Originally posted by stewart_photo Part of the reason may rest in the two sentences found on page 67 of the owners manual... "The Shake Reduction function will not fully work when shooting at slower shutter speed, for example when shooting a moving subject or night scene. In this case, it is recommended that the Shake Reduction function be turned off and the camera used on a tripod." In other words, a limitation of the shake reduction system.
So, if we ignore slower shutter speeds (as in the ambient light situations you mention, Richard) and just focus on normal flash situations, the remainder of the reason may rest in the notion that flash is reasonably fast enough to freeze any movement, making shake reduction pretty much unnecessary.
stewart
Well, I've been shooting at about 1/15sec with the flash in a room with light fixtures. The short duration of the flash certainly freezes any subject motion but the light fixtures would be blurred by camera shake without SR enabled. At least in my old shaky hands. I could shoot at a faster shutter speed (up to 1/180sec) but that would defeat the idea of capturing the ambient light. The result would be an obvious flash picture, less natural looking.

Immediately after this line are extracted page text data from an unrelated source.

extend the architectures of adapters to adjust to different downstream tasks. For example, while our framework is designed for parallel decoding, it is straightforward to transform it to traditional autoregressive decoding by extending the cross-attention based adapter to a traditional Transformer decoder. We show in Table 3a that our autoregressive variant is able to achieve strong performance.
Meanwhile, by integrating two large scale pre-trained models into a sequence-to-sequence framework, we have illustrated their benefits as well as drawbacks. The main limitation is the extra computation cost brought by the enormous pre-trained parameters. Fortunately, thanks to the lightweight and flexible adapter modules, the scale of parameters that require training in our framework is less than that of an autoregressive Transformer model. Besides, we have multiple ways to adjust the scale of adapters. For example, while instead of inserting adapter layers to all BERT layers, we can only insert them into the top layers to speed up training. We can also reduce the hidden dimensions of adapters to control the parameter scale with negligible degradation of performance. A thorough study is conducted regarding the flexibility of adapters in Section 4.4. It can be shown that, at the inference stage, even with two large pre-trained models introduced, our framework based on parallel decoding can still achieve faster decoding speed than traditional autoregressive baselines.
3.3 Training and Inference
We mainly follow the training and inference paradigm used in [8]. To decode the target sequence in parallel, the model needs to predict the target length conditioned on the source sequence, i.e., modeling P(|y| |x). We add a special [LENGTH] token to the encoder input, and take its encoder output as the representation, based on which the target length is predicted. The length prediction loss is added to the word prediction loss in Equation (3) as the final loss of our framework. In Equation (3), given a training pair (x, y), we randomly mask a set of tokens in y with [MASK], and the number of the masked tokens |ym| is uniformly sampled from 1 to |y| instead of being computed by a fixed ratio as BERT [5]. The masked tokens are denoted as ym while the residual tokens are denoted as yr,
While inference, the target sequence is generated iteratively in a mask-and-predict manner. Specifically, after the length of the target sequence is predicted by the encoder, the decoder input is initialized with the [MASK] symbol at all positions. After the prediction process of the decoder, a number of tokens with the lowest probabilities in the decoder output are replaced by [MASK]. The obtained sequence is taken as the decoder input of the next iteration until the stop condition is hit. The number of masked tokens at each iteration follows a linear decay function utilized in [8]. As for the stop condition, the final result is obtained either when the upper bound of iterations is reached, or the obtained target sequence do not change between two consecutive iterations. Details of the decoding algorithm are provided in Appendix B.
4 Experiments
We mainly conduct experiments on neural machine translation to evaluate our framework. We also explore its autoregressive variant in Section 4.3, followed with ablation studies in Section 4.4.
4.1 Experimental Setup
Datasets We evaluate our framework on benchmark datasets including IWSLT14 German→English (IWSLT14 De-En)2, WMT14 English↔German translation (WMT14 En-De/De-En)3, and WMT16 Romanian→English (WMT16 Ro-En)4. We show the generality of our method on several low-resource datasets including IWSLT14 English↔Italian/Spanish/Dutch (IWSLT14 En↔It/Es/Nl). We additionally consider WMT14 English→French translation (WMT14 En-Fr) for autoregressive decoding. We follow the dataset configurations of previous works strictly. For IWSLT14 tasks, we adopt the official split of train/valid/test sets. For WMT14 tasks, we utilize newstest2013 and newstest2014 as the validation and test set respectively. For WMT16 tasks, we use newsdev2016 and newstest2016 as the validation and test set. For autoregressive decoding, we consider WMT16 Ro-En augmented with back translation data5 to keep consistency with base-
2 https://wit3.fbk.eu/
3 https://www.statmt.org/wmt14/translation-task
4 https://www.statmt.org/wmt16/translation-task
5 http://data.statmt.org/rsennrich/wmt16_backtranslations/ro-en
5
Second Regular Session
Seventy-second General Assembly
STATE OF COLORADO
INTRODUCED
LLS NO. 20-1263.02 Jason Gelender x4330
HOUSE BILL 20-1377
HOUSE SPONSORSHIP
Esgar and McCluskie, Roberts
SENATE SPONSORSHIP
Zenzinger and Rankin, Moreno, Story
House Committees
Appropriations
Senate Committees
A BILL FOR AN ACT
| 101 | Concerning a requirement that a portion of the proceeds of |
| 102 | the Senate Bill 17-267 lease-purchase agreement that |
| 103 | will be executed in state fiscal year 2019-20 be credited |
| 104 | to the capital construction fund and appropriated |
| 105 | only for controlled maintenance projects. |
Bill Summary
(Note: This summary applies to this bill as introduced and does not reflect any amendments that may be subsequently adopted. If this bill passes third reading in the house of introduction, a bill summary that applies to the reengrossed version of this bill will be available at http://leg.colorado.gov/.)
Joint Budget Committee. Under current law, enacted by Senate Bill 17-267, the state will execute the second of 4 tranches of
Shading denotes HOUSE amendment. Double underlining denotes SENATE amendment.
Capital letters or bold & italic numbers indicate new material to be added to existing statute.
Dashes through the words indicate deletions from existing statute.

As it is, my set-up does work with SR, with the flash mode set to Flash On. I guess users of off-camera Pentax flashes have to live without SR if they use the Wireless flash mode. That doesn't make any sense to me. As for the manual, obviously SR will have no effect on freezing subject motion, only on reducing the effects of camera shake. I have used it to good effect in hand-held night scenes and other low-light situations (without flash). That includes scenes with subject movement. Anything moving (people, vehicles, etc) tends to be burred but static parts of the scene are sharp. This is rather contradicts what the manual suggests.